I took my first solo trip last spring — ten days in Portugal — and I’m still thinking about it. It was genuinely one of the best trips I’ve taken, but I also made some easily avoidable mistakes that I’m going to save you from making. Here’s what I’d tell myself going back.

1. Lisbon Is Hillier Than It Looks on a Map

I knew Lisbon had hills. I did not fully internalize what that meant for daily walking. The cobblestone streets are beautiful and also merciless on your knees and ankles by day three. Pack real walking shoes — not sneakers you bought two weeks ago, actually broken-in shoes. I got a blister on day two that followed me for the rest of the trip. Also: the trams are charming but extremely crowded and slow. Sometimes walking is faster, which is either a feature or a bug depending on your mood.

2. Eat Lunch at the Restaurants, Not Dinner

A lot of sit-down restaurants in Portugal do a lunch special — a “prato do dia” or dish of the day — that is genuinely excellent food for about €10-12 including a drink. The same meal at dinner can be two or three times the price. I ate most of my big meals at lunch and had light dinners from bakeries and markets. Ate incredibly well. Spent almost nothing on food.

3. Go to Setúbal, Not Just Sintra

Everyone goes to Sintra and yes, it’s gorgeous. But it is absolutely overrun with tourists, especially in the warmer months. Setúbal is about 45 minutes south of Lisbon by bus, sits on a beautiful estuary, has almost no tourists, and has some of the best seafood I ate on the entire trip. Highly recommend it as a day trip if you want to get away from the crowds without going far.

4. The Train System Is Great — Use It

Getting from Lisbon to Porto by train is easy, cheap, and the fast train takes about three hours. I don’t know why people bother renting cars for the Lisbon-Porto leg. The train drops you right in the city center in both directions. Trains to Cascais and Sintra from Lisbon are also very affordable and run frequently. The transit infrastructure is genuinely good and I relied on it almost entirely.

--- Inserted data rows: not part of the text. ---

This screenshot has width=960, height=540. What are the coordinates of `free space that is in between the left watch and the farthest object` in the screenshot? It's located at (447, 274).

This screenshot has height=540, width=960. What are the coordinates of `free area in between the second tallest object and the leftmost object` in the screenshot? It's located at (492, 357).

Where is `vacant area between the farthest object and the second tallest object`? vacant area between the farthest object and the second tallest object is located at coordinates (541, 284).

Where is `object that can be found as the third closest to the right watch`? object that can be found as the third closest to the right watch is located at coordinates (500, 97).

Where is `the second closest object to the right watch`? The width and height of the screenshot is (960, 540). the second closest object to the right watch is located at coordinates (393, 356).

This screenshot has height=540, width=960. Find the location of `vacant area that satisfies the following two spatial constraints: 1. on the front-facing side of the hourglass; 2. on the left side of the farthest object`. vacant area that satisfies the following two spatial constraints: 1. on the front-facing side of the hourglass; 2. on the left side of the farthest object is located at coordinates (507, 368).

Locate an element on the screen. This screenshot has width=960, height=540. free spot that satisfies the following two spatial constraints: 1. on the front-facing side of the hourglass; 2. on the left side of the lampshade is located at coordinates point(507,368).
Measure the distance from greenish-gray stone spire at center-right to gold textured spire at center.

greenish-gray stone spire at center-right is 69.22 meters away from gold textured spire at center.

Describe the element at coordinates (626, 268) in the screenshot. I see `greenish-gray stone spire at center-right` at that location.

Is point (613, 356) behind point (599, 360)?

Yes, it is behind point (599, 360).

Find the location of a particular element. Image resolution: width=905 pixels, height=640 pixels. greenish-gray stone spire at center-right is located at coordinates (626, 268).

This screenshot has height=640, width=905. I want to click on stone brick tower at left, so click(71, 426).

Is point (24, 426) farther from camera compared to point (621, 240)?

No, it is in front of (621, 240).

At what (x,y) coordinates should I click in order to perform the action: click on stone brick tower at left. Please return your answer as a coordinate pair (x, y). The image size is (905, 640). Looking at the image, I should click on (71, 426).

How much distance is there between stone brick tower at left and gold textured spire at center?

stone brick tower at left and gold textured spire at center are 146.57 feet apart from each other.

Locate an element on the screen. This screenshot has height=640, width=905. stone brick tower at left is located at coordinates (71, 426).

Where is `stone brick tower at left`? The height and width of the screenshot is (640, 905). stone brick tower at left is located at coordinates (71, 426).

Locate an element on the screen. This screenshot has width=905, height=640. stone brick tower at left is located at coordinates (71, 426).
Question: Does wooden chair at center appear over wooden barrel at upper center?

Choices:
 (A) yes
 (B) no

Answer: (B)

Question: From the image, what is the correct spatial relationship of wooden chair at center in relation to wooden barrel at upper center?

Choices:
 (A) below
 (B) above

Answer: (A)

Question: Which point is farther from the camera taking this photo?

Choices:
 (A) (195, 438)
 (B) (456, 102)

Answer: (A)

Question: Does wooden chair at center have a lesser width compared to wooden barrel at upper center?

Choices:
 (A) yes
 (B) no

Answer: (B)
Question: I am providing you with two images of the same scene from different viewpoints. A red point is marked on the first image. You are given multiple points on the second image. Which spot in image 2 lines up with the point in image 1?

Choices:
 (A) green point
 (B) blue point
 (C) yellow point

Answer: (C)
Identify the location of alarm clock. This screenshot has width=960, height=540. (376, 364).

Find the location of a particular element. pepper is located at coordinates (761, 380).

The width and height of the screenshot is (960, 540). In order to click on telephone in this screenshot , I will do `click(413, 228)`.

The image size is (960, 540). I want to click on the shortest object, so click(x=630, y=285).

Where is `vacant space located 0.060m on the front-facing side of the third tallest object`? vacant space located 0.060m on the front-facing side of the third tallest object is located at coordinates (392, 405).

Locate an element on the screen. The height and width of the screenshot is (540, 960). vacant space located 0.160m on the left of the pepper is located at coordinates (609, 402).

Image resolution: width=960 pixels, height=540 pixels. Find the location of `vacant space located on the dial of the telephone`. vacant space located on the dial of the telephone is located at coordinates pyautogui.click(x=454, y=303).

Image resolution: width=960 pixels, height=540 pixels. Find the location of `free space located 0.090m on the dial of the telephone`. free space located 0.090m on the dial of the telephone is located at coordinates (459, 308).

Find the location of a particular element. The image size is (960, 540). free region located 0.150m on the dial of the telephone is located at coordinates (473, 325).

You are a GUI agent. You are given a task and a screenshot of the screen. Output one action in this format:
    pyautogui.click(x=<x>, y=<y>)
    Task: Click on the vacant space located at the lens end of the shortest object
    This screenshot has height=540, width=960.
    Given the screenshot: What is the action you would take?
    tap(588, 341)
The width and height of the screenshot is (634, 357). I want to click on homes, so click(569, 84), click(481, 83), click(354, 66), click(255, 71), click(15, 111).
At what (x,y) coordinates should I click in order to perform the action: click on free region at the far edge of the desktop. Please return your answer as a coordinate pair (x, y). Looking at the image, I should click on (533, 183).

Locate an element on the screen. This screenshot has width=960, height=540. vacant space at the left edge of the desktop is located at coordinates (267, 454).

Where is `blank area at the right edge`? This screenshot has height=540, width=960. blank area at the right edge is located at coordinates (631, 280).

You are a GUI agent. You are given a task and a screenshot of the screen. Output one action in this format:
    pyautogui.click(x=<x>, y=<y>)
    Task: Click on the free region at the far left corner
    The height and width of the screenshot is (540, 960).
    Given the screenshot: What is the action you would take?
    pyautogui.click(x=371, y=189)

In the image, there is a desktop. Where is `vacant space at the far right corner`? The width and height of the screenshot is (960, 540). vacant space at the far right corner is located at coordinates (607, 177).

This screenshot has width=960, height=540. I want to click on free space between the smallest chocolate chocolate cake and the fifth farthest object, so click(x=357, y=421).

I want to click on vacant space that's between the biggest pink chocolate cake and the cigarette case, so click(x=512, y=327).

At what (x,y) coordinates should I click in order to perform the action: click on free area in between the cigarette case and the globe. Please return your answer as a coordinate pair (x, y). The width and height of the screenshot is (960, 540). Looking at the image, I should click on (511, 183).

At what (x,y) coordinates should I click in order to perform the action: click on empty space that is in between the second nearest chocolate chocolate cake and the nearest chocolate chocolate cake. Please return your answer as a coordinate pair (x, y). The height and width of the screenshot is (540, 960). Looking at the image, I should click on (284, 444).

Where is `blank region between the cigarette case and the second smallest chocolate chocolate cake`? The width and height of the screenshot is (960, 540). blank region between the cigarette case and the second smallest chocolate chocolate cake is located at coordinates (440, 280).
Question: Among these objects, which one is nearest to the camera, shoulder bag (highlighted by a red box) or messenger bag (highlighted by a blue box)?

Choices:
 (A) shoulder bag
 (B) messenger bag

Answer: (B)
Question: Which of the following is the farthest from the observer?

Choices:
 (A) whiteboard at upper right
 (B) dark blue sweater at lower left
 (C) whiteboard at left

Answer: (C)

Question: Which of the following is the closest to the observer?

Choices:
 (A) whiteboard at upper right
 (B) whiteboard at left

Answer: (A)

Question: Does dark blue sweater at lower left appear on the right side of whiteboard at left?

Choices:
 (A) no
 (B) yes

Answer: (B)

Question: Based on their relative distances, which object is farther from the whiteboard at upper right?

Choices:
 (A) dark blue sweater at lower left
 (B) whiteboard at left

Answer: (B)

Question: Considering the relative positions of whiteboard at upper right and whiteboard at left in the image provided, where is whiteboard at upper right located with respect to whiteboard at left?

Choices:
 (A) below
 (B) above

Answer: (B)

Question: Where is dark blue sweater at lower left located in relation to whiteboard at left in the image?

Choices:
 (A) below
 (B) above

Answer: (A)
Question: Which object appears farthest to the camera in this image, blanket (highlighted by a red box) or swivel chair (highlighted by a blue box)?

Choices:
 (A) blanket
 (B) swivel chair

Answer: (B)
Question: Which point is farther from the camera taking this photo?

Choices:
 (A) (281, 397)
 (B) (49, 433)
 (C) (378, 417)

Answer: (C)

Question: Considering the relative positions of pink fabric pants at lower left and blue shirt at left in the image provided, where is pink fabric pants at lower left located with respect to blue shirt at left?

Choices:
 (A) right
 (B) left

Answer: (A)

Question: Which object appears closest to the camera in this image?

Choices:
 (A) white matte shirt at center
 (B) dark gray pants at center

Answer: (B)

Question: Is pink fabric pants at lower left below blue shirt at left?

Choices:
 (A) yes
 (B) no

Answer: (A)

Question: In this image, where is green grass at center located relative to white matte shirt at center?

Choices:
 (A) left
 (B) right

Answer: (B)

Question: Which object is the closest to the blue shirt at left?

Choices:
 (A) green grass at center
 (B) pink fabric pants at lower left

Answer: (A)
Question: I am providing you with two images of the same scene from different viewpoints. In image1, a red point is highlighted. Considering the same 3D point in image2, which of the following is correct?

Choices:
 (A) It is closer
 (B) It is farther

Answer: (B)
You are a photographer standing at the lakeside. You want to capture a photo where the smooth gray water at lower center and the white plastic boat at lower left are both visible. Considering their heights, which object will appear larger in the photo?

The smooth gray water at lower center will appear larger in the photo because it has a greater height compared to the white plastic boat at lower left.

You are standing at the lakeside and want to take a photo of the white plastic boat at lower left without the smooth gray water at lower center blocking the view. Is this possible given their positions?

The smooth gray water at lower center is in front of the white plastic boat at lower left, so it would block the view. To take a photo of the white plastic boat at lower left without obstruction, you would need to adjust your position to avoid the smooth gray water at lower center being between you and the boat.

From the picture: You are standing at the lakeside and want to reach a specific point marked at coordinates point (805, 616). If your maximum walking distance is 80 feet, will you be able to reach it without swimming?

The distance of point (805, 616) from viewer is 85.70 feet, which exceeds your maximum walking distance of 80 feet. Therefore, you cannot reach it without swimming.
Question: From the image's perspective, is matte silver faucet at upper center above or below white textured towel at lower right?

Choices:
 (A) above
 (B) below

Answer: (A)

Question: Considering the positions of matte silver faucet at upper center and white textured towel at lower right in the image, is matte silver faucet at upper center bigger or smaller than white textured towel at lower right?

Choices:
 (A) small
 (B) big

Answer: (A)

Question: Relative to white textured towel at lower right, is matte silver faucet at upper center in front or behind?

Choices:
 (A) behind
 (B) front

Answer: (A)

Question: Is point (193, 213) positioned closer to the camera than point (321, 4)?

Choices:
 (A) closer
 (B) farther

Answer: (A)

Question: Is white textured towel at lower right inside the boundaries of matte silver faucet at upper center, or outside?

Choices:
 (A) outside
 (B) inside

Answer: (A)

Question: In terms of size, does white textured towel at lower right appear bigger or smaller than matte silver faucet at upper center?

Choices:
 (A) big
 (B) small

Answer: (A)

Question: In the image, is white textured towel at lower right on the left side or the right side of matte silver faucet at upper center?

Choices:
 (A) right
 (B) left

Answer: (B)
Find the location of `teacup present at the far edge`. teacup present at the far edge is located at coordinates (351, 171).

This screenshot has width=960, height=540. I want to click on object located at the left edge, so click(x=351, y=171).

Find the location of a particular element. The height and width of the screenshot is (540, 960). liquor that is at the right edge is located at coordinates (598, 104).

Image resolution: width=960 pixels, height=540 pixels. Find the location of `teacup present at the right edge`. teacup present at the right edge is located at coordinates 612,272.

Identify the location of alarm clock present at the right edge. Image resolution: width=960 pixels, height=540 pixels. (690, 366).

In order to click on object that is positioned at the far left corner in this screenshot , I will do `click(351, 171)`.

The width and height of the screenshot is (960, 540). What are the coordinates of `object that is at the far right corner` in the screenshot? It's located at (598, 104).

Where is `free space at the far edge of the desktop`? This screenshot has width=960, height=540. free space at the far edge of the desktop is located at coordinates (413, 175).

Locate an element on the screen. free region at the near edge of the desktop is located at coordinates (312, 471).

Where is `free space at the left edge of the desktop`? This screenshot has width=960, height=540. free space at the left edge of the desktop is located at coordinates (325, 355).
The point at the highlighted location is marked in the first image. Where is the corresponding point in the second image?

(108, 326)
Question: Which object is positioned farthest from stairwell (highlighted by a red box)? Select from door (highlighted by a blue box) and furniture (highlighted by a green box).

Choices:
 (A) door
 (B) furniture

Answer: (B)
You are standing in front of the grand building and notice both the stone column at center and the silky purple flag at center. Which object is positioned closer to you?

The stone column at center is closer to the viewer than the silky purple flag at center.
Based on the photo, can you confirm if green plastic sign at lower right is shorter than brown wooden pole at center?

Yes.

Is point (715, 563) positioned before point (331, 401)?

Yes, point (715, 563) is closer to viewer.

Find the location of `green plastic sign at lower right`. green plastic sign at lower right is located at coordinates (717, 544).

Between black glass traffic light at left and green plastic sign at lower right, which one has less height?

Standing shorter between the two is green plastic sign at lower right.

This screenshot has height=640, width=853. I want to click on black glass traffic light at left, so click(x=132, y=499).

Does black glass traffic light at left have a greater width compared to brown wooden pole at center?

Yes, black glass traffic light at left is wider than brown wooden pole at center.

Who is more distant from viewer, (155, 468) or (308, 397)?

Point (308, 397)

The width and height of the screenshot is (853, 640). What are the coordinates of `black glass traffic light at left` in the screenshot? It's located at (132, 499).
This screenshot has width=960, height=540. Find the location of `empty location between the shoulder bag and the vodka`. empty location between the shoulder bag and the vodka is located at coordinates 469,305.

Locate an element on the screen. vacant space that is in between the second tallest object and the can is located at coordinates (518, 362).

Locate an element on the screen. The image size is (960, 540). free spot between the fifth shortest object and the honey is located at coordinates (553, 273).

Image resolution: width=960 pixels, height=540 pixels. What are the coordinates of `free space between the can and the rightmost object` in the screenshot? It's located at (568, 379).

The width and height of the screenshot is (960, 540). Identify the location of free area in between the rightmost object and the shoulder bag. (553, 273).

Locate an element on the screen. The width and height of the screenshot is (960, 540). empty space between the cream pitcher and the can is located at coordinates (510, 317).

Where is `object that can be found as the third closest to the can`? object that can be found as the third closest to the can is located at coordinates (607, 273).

5. You Don’t Need to Speak Portuguese, But Learn a Few Words

Almost everyone in tourism-facing roles in major cities speaks English. But I found that making even a small effort — “bom dia,” “obrigado,” asking if someone speaks English before launching into it — changed the energy of interactions immediately. People were warm and patient and genuinely seemed to appreciate it. It’s a small thing but it matters.

Portugal genuinely surprised me. It felt like a version of Europe that hadn’t been completely smoothed over and commodified yet, though I know that’s changing fast. If you’ve been thinking about going, go sooner rather than later.